=== Section Start ===

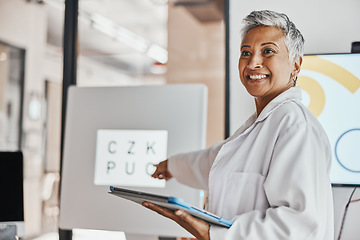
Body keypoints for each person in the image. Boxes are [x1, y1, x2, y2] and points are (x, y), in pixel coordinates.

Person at [143, 10, 334, 239]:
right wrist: (173, 165)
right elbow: (216, 163)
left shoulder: (295, 126)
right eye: (246, 53)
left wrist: (213, 234)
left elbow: (298, 225)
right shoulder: (261, 124)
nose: (253, 62)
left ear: (296, 65)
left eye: (268, 51)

=== Section End ===

▸ **Work instruction**: Only the text of the records above is to be reproduced, exactly as given; the pictures are dropped.

▸ **Answer space**:
Body keypoints for each person in the image. Boxes are [x1, y1, x2, y2] and points are (x, y), in pixel coordinates.

Person at [143, 10, 334, 239]:
right wrist: (173, 165)
right elbow: (216, 163)
left shoulder: (295, 126)
right eye: (246, 53)
left wrist: (213, 234)
left elbow: (298, 225)
right shoulder: (261, 124)
nose: (253, 62)
left ear: (296, 65)
left eye: (268, 51)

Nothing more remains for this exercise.